Transcribed page contents:
····················

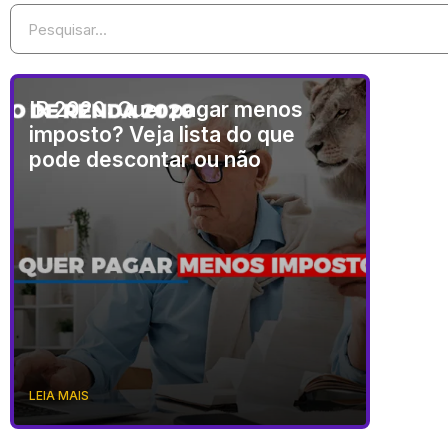
IR 2020: Quer pagar menos
imposto? Veja lista do que
pode descontar ou não
LEIA MAIS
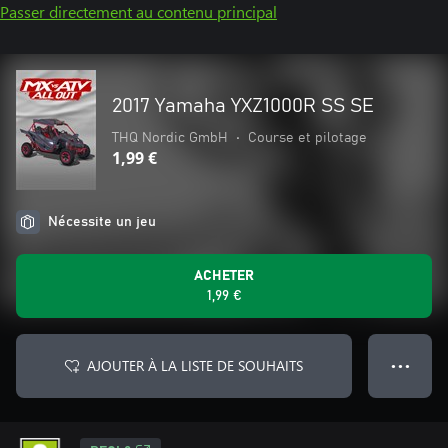
Passer directement au contenu principal
2017 Yamaha YXZ1000R SS SE
THQ Nordic GmbH
•
Course et pilotage
1,99 €
Nécessite un jeu
ACHETER
1,99 €
AJOUTER À LA LISTE DE SOUHAITS
● ● ●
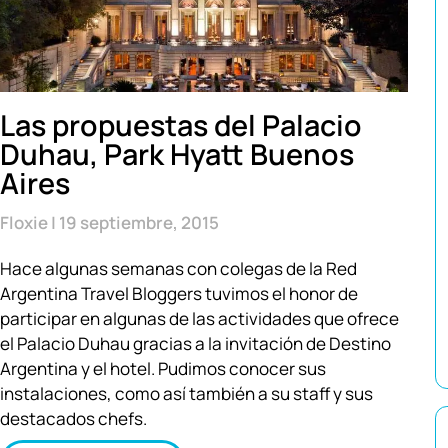
Las propuestas del Palacio
Duhau, Park Hyatt Buenos
Aires
Floxie
19 septiembre, 2015
Hace algunas semanas con colegas de la Red
Argentina Travel Bloggers tuvimos el honor de
participar en algunas de las actividades que ofrece
el Palacio Duhau gracias a la invitación de Destino
Argentina y el hotel. Pudimos conocer sus
instalaciones, como así también a su staff y sus
destacados chefs.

····················

### What the task requires
Your task is to return every entry exactly as it was written, with the pictures removed.

### Final answer
IR 2020: Quer pagar menos
imposto? Veja lista do que
pode descontar ou não
LEIA MAIS
Passer directement au contenu principal
2017 Yamaha YXZ1000R SS SE
THQ Nordic GmbH
•
Course et pilotage
1,99 €
Nécessite un jeu
ACHETER
1,99 €
AJOUTER À LA LISTE DE SOUHAITS
● ● ●
Las propuestas del Palacio
Duhau, Park Hyatt Buenos
Aires
Floxie
19 septiembre, 2015
Hace algunas semanas con colegas de la Red
Argentina Travel Bloggers tuvimos el honor de
participar en algunas de las actividades que ofrece
el Palacio Duhau gracias a la invitación de Destino
Argentina y el hotel. Pudimos conocer sus
instalaciones, como así también a su staff y sus
destacados chefs.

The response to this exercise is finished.